It’s official, I am now a single man again. I am going to post something that I’ve learned from my four month relationship and it’s ensuing mutual breakup. Hopefully you can learn from my mistakes.
My obvious biggest mistake is that I didn’t provide the affirmation or validation that girls needed. I didn’t tell her that she was doing things right, that I appreciated what she did, that I think she looks beautiful. The reason I did not do this is because I have always believed that women get enough of that from unattractive men. I’ve watched unattractive men say things like, “you look so beautiful today” or, “really good job on that presentation” to women that are not even attractive in an effort to score brownie points and earn validation. It happens all the time, just watch for it. A guy will compliment or validate a girl for no reason at all because he thinks he will be validated by her reciprocal attraction. My girlfriend got that type of attention all the time, like most girls these days. I was at the other extreme. I did not validate or affirm her behavior much. When I did it was rare and pre-planned.
Here are my thoughts on this dynamic in hindsight. It is well documented that women will receive comments from attractive men and it will cause a much, much, much larger raucous than the same comment would from an unattractive man. This is just the same as a man receiving rejection from a hottie instead of a troll. The rejection of the hottie matters more to us because she represents a lost, high-value option to pass on our genes. I think males, myself included, should begin to view these affirmations and validations from a different standpoint. We need to view these comments first from the person they’re coming from. So, if an attractive male makes the same comment as an unattractive male we have to know that the attractive male’s words matters more to women; because he represents a viable option to pass on her genes.
A part of this blog is my quest to become a more attractive male. I, like every man, still have a lot of work to do, but right now, I can un-naively say that I am a very attractive male. I should have been able to figure out over the course of four months that my words mean more.

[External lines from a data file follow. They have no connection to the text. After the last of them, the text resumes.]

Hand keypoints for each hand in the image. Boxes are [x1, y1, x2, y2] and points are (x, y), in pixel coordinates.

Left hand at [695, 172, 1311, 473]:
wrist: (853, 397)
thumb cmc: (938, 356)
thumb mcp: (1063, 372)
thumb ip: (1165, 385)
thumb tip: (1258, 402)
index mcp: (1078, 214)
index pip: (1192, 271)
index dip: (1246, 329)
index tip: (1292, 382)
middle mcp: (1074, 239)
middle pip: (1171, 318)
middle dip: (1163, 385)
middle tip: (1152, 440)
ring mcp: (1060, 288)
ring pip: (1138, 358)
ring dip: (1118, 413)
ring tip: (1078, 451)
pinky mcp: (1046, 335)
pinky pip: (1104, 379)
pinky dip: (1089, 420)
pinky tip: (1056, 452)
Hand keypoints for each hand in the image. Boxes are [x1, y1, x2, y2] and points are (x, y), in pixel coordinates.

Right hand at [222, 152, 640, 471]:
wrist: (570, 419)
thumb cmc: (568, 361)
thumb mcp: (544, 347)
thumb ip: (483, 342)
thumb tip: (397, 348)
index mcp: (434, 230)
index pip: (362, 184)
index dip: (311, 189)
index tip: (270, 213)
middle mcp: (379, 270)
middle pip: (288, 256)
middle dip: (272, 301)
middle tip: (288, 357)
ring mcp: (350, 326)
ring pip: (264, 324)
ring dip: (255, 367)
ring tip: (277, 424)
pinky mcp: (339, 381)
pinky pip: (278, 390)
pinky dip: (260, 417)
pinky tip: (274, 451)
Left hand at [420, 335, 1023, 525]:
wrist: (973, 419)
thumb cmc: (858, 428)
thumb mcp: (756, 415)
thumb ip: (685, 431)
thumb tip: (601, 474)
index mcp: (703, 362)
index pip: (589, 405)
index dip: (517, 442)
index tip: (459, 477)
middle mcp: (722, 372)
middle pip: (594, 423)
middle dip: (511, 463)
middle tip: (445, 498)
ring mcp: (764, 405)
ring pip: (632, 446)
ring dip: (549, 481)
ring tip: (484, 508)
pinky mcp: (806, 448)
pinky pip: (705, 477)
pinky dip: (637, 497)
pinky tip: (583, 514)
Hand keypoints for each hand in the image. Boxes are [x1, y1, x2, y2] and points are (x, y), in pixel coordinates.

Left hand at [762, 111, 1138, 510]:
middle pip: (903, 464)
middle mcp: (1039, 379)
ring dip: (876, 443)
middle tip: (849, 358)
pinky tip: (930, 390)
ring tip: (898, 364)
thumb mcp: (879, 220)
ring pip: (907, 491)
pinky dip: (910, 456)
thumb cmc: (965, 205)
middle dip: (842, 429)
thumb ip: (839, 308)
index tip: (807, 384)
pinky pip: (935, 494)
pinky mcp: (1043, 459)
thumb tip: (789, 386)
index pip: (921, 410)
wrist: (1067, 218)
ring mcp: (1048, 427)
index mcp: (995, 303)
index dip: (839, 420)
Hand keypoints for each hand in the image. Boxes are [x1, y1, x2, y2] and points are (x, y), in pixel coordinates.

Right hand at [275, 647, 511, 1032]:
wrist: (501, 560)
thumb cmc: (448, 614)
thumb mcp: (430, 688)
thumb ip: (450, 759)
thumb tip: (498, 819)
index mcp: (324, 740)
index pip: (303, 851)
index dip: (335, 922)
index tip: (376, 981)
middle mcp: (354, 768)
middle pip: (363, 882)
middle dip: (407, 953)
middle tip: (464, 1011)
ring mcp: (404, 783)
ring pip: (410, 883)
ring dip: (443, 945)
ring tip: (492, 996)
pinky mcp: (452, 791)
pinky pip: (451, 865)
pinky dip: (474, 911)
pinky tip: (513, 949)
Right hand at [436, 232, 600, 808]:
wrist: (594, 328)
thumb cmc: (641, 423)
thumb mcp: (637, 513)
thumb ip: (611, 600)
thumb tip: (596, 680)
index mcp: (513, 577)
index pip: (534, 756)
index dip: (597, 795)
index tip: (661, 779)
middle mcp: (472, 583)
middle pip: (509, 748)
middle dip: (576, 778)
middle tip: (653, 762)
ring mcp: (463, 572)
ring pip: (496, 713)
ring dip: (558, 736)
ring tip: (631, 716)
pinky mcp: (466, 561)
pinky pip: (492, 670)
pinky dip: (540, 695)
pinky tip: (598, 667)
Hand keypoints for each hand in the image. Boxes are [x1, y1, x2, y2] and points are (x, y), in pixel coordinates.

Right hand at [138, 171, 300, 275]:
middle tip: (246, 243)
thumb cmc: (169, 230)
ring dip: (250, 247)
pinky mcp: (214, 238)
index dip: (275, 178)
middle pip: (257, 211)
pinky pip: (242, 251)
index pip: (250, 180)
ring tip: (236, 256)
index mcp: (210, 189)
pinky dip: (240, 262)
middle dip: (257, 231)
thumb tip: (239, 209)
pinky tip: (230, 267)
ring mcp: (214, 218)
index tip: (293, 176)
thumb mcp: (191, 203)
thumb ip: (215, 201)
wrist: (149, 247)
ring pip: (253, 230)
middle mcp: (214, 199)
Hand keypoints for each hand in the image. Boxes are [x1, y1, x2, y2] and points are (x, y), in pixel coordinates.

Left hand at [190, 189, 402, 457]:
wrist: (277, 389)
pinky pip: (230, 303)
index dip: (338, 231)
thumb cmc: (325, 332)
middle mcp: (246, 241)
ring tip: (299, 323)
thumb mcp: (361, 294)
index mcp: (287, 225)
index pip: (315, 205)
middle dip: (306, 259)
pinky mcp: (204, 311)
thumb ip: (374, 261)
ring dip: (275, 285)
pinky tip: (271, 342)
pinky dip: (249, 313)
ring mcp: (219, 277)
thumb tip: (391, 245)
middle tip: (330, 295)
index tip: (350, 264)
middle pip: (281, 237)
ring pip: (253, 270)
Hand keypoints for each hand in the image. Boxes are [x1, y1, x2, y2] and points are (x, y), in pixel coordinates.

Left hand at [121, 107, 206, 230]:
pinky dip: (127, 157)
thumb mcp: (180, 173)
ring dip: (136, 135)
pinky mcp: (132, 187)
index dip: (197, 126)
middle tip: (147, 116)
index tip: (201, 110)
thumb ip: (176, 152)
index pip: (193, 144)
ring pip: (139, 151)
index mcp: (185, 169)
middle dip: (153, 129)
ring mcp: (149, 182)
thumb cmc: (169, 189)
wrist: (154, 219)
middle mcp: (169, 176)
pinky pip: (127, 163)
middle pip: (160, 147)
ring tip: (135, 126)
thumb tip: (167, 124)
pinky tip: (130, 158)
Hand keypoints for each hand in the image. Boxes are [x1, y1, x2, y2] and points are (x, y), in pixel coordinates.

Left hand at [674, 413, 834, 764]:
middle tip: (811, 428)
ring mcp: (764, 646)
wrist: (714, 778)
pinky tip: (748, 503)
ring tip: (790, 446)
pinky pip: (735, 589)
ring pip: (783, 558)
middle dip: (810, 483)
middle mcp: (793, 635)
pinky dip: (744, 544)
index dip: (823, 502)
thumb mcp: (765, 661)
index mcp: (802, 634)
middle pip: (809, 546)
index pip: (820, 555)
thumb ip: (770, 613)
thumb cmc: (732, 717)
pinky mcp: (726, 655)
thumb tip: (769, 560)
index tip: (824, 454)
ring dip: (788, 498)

As a male words of affirmation from a troll still pads our ego but words of affirmation from a hottie can put us on cloud nine for days. Attractive males have the same power for women. I have the same power and I did not provide that feeling for my girlfriend, nor have I ever for any girl on a consistent enough basis.
My goal for the next relationship is to find a more suitable level of validation and affirmation. To finish I will give a couple quotes from What Women Want and How to Give it to Them by W. Anton:
1. Telling women sincerely that they are beautiful should not be a problem as beautiful females are the only females you really want and the only ones you should be flirting with. It is a mistake to think all women have heard such compliments before and that means you should avoid giving them to set yourself apart from other males. Only males with the wrong mindset, concerned with being unworthy of women, worry about such things. (<– Hey look, that was me in my relationship!)
2. Women will slowly start to doubt that you are still attracted to them when you stop telling them how attractive they are. Just be careful to avoid using the same words and phrases over and over when you compliment a woman.
3. But the truth is, all males already know how to compliment a woman well, but they often keep those compliments to themselves instead of giving them away. Or they give the compliment that the woman deserves to their own male friends instead – vividly describing how stunning she appeared the first moment they saw her, how they lost their breath and could not believe how lovely she looked, without actually telling her so. Make it a habit to open your mouth and let such positive comments be heard by the actual women they concern. Think aloud!